As if the obvious required stating, those arrangements suffer from an inherent democratic deficit. That is, the culpable employing colleges and universities not only deprive the most desperate among us of truly decent material conditions. Those schools and their PR-driven programs also deny the academic underclass the opportunity to participate in the major institutional decisions affecting them. Whether in reference to determining the beneficiaries of purported charitable largesse, or in reference to deciding how many adjuncts get canned to save dwindling funds during the COVID-19 crisis, decision-making power concentrates at the top with upper-level administration.

Band-Aids to conceal and partially ameliorate such issues are not new, and we can expect administrations, regents and boards of trustees to apply them more assiduously if the status quo continues or conditions worsen.

To the point, the University of California, Santa Cruz offered to expand a housing stipend program for graduate students in response to the wildcat strike waged by academic student employees at UCSC as part of a larger – and still growing – COLA, or cost of living adjustment, campaign. The additional $2,500 per year to help those eligible pay for housing that the UCSC offered is hardly on par with the $1,412 more per month graduate students went on strike to get in order to achieve income parity with teaching assistants in places, like Riverside, where rent is cheaper, though still egregious.

In characteristic amoral fashion, the UC recently ramped up its firing of striking graduate students amidst this global pandemic when a paycheck might even mean the difference between life and death.

And yet, academic student employees are still withholding grades until they win a COLA. The movement embodies an antidote to despair. It also represents what we can call a critical “public pedagogy” that could teach contingent faculty and others important lessons as we try to navigate this crisis.

That sort of pedagogical movement might be just what is necessary for many of us – and for meaningful, transformative tertiary education – to survive the novel coronavirus era.

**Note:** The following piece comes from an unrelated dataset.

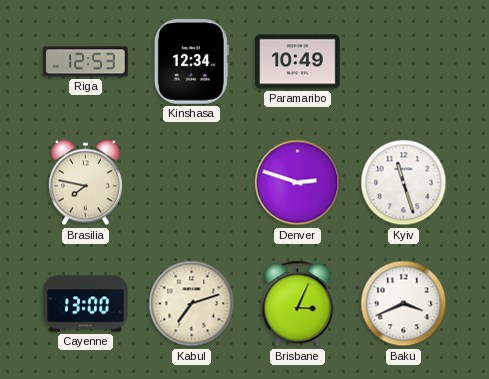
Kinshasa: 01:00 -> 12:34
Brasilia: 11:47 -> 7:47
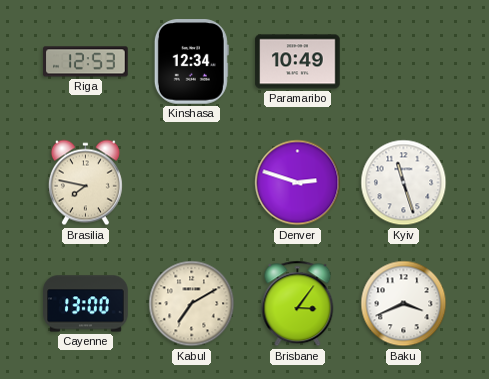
Kabul: 7:12 -> 7:10
Brisbane: 3:04 -> 3:06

James Anderson is an adjunct professor working in Southern California. He is from Illinois but now tries each semester to cobble together classes to teach at various SoCal colleges and universities. He has recently taught classes in the Communication Studies Department at Riverside City College and in the Media and Cultural Studies Department at the University of California, Riverside. He also taught a class at the California Rehabilitation Center during the fall 2019 semester as part of the Norco College prison education program. He has worked as a freelance writer for several outlets.